One of the hardest issues was Proposition 8, the anti-gay marriage ballot initiative that passed in November 2008.
“What happened in Prop 8 was the lowest point of my career and it just followed on the heels of one of the highest points of my career,” Kendell says. “When we won marriage in California, I was ecstatic….I knew that the resonance of ending discrimination in marriage was going to be a huge lift to every other facet of the lives of queer people. And I believe that has been borne out to be true,” she says.
“I knew Prop 8 was an existential threat and I knew it had a very good chance of passage. But it was impossible to get people to focus on it because everybody was still elated that we’d won marriage and they couldn’t believe that California voters would vote to take away marriage!” Kendell says, her voice rising as if reliving the fall of 2008. “So when Prop 8 passed—I remember the entire night. I remember the growing feeling of dread and nausea. And I remember a sleepless night absolutely devastated and then having to face the next morning. It was a brutal, brutal experience” that left her seriously depressed for six months.
But there was an upside. “I believe that had it not been for Prop 8, we wouldn’t have won marriage as quickly as we did in this country. It shocked the shit out of people that we could see marriage taken away at the ballot box and it galvanized and energized a huge new generation of LGBTQ folks to engage in the fight. And that moment really changed everything, in terms of our momentum,” Kendell says.
“We have admired her courageous leadership and ability to build support for NCLR for many years but we will be forever grateful to Kate for her unequivocal support during our challenge to Proposition 8 and subsequent friendship,” successful federal Prop 8 plaintiffs Kris Perry and Sandy Stier tell The LA Blade.
Kendell and NCLR have also worked hard on intersectional issues that “deeply impact LGBTQ people,” such as immigration, policing, criminal justice, asylum and poverty issues. “If those issues are not an essential part of every LGBTQ organization, we are doing a disservice and we are leaving people behind,” she says. “There can be no more important work for us to do than actually saving lives.”
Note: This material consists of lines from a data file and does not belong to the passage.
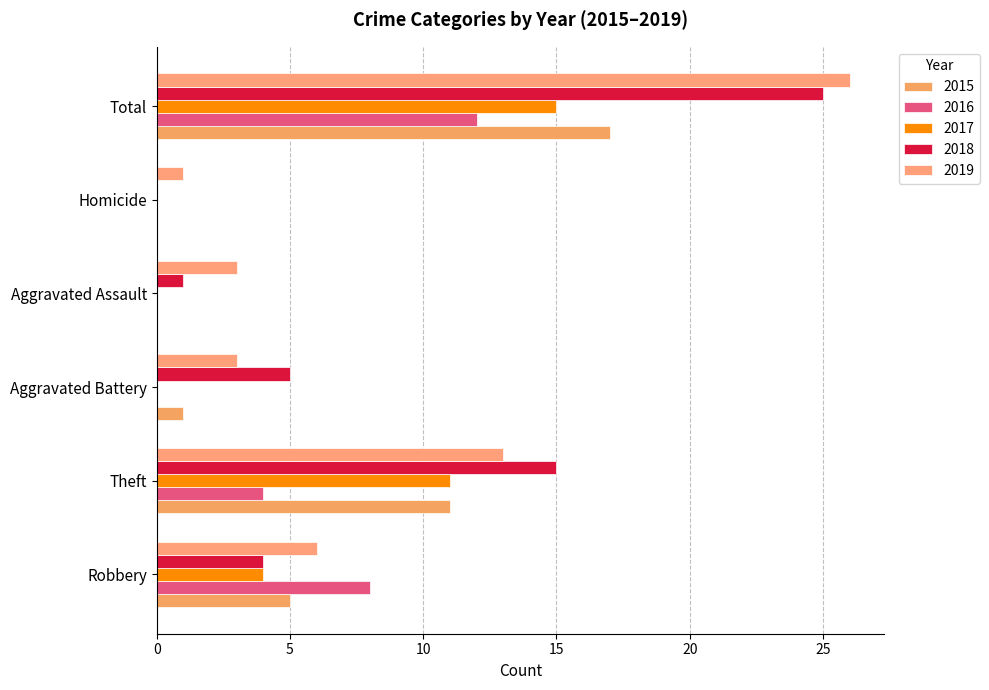

At which label does 2016 reach its minimum?

Aggravated Battery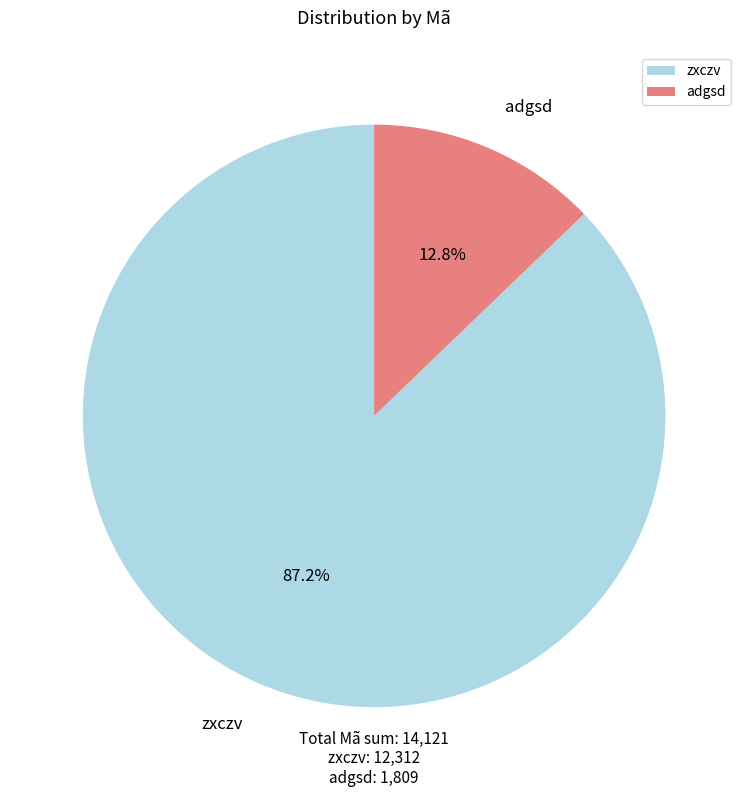

Combined, what portion of the pie is zxczv and adgsd?

100.0%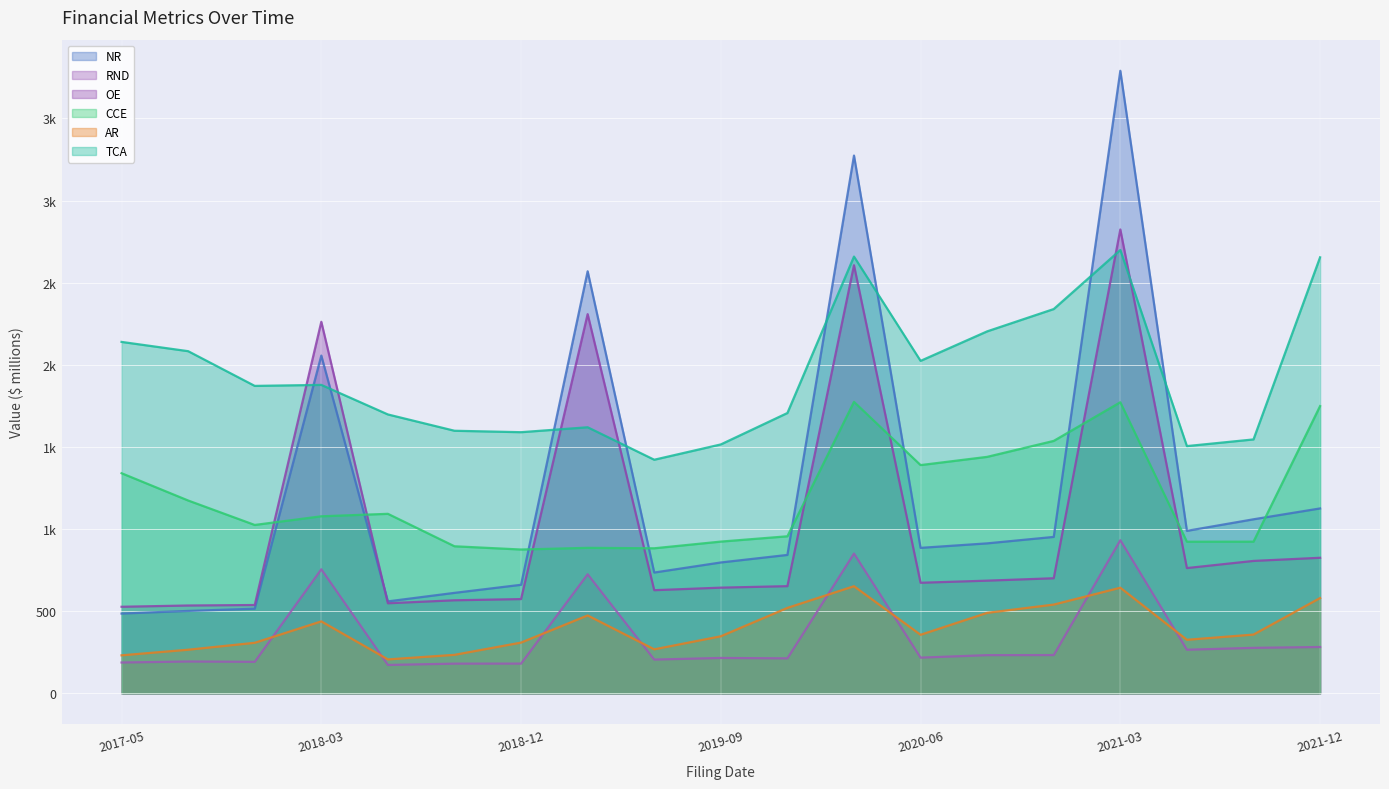

What is the sum of the OE values at 2021-12 and 2018-12?

1399.3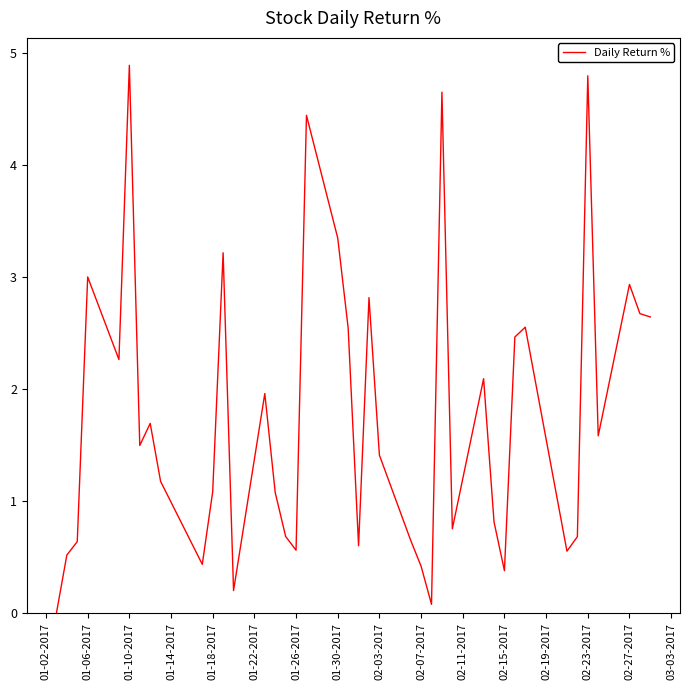

What is the maximum value shown in the chart?

4.9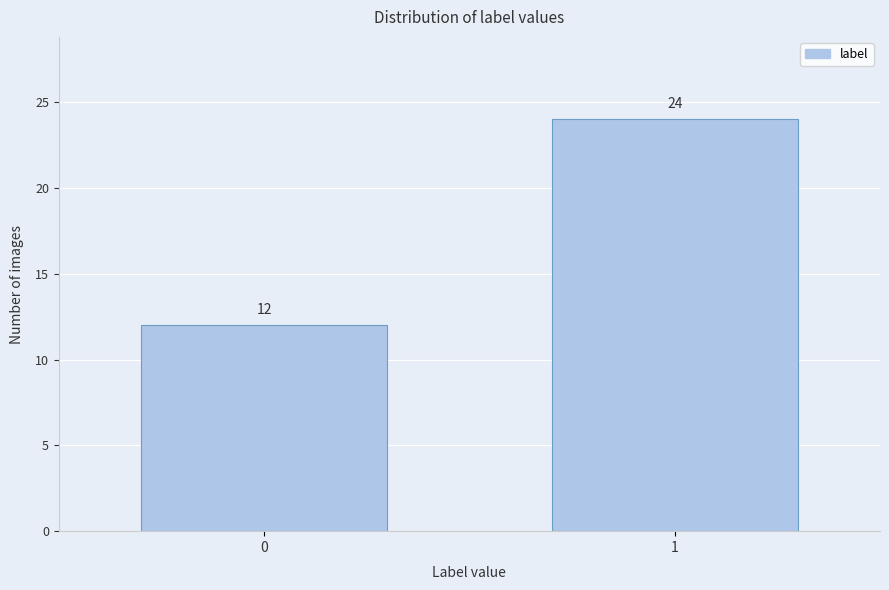

Reading left to right, extract all data points from this chart.

0=12	1=24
“Kate has a clear vision of the intersections in our communities. Whether as an advocate for LGBT immigrants, same sex parents, or transgender youth, she has the best interests of all of us impacted by the range of prejudice and bigotry when she bravely steps forward time after time,” says longtime Democratic Latina politico, Gloria Nieto. “She is the definition of fierce and our communities are more fierce thanks to Kate Kendell.”
“Having worked side-by-side with Kate Kendell—including as co-counsel in a number of path-breaking cases—for three decades,” says Jon Davidson, former Legal Director of Lambda Legal, “I often have had the pleasure of seeing Kate’s inspired leadership, passion, smarts, and tenacity up close. She fought tirelessly for the full breadth of our communities, ensured that the LGBTQ rights movement incorporated essential feminist perspectives, and successfully built alliances that have been key to our success. We collectively owe her a huge debt of gratitude, as we certainly would not have made the progress we have but for her many years of hard work.”
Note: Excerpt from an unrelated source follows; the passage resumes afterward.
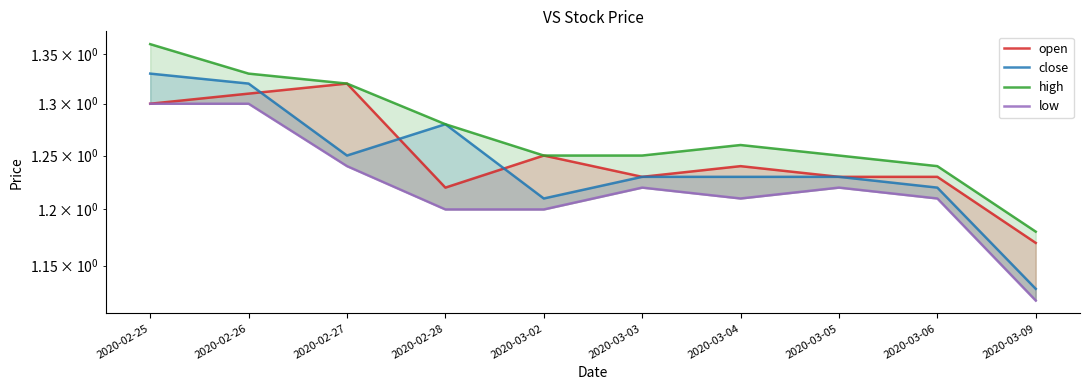

In low, how many points are lower than both neighbors (excluding endpoints)?

1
Kendell feels that the fight for social justice and intersectionality is “baked into DNA” at NCLR. And while the Right “is still going to fight us at every turn,” her 22 years have taught her that “people are generally good and want to be good but are stopped by being scared.” So, she says, “it’s important to meet people where they are, even when that’s difficult.”
The stakes now are high. “We are in a fight about who we are as a nation,” Kate Kendell says. “But I do have hope. Like Harvey Milk said, we have to give them hope. Because if we lose hope, we concede ground to our enemy. And I do not concede!”